Wie viel schneller levelt man laut Selya im folgenden Textauszug gemeinsam, wenn man den Freund wirbt?

* **TEXTAUSZUG**:

____________________

# rolle der auferstehung?



## Zerow (15. Februar 2013)

mein freund hat nur world of warcraft ohne erweiterung bekommt er bei rolle der auf erstehung alle erweiterungen bis cata? oder nur cata und die andren muss er dann kaufen?


----------



## Selya (15. Februar 2013)

Soweit ich weiß bekommt er alle bis cata. Macht ja sonst wenig sinn 

Wenn er bisher nur das Classic WoW hat würde ich mir an deiner Stelle überlegen ihn zu werben, da ihr so zusammen 3x schneller levelt. Er muss nur nen neuen Account machen und ich glaube er bekommt WoW+BC+WotLK günstiger, ich glaub für 6€ oder so. Bin mir da aber auch nciht sicher ob das noch aktuell ist


----------



## Zerow (15. Februar 2013)

hab ich schon außerdem geht das nur wenn der noch nie gespielt hat werben aber danke


----------



## Zerow (15. Februar 2013)

ouh sry ich habe nicht fertig gelesen


----------



## Zerow (15. Februar 2013)

aber das hatte ich sowieso schon außerdem ist rolle der auferstehung besser da er ja dann auch ein 80er bekommt


----------

____________________

* **BEREITGESTELLTE DATEN**:
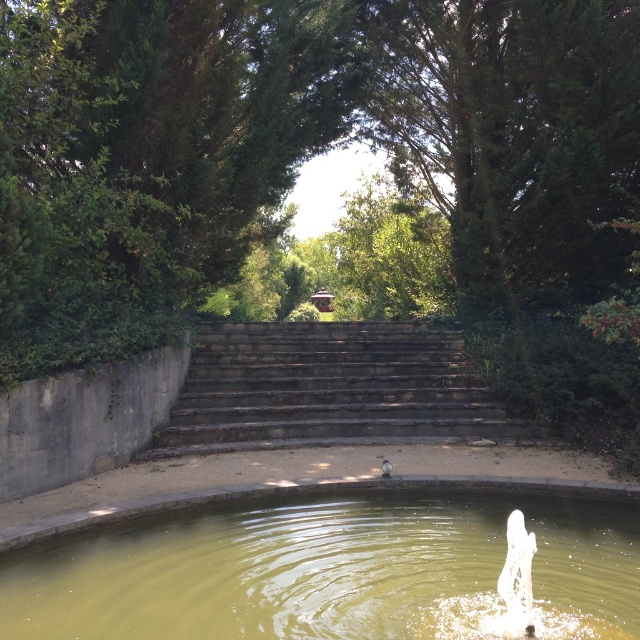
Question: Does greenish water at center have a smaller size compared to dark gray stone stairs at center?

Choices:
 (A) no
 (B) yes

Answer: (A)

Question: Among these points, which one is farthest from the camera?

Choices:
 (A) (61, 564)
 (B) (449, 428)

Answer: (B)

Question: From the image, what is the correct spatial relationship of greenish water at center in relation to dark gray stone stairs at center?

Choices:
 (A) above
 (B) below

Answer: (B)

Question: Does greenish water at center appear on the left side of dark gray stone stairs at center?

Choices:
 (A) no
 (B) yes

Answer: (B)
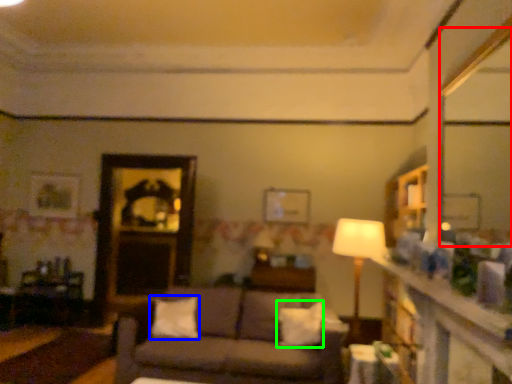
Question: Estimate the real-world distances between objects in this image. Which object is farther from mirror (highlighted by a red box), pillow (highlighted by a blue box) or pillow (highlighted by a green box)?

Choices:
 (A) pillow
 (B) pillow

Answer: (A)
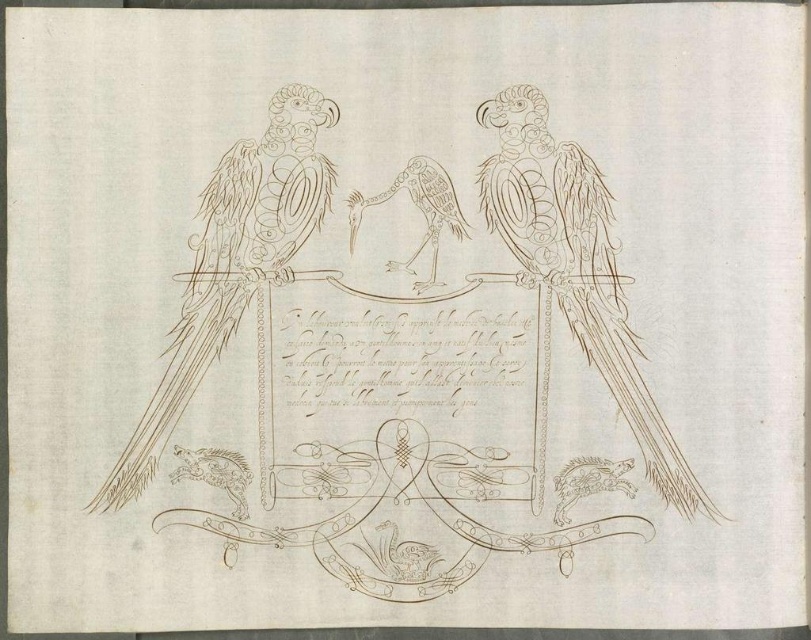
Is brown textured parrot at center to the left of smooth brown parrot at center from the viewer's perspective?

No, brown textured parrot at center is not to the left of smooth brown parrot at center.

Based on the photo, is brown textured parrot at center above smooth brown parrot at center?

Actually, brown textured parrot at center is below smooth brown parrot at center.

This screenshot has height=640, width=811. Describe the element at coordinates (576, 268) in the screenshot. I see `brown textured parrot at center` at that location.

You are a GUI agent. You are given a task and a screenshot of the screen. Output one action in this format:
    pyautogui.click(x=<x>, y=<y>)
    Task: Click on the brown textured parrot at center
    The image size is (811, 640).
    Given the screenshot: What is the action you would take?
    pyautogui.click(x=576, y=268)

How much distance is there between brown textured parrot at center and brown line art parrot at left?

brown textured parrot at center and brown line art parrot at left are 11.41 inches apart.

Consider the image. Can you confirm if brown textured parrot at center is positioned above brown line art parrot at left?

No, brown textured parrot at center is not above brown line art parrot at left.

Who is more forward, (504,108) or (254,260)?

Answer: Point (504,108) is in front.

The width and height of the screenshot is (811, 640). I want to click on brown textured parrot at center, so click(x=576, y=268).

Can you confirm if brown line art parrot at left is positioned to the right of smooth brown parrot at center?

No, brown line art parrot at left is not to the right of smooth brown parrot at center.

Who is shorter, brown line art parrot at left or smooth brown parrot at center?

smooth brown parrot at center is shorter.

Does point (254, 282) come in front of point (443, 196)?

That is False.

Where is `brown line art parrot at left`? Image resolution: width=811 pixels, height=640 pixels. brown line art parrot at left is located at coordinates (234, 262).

____________________

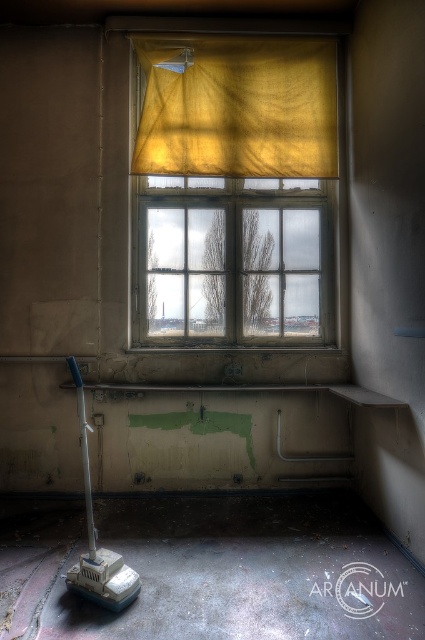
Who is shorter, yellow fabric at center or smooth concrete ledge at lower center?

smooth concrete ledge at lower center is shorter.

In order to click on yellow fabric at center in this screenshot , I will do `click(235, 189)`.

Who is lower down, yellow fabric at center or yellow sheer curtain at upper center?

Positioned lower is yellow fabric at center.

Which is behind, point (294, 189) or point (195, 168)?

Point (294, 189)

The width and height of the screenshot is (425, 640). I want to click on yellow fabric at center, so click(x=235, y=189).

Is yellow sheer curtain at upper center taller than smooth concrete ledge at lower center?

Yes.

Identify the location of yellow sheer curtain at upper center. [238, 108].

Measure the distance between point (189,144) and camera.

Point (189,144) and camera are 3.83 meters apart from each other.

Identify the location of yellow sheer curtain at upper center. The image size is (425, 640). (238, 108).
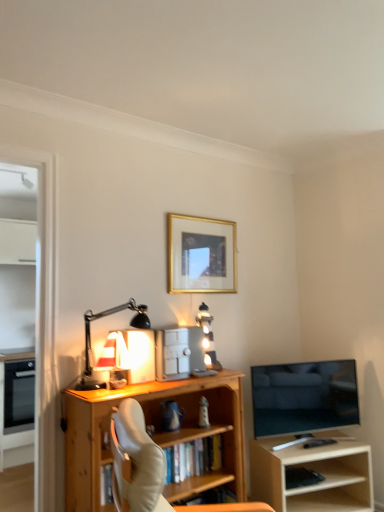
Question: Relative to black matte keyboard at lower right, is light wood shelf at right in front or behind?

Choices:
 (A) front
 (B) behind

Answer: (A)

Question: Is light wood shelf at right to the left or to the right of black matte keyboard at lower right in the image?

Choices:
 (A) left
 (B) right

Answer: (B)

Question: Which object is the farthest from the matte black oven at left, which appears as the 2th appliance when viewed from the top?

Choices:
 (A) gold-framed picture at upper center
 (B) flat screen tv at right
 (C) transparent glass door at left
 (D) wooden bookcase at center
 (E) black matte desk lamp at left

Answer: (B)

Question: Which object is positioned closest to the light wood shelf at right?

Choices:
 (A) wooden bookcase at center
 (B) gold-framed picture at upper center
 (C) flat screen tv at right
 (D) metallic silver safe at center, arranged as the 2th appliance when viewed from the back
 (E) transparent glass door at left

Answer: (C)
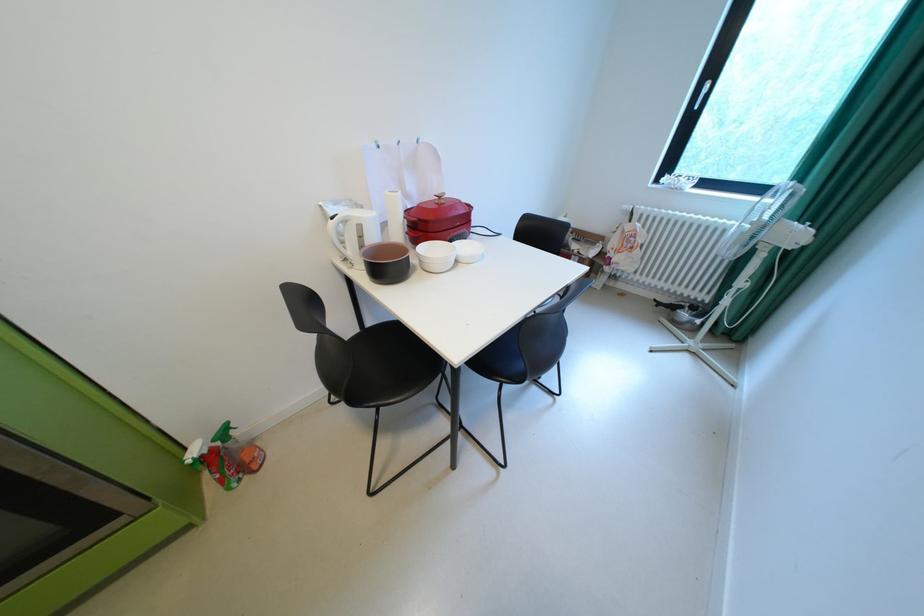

____________________

* **LÖSUNG**:
Dreimal so schnell.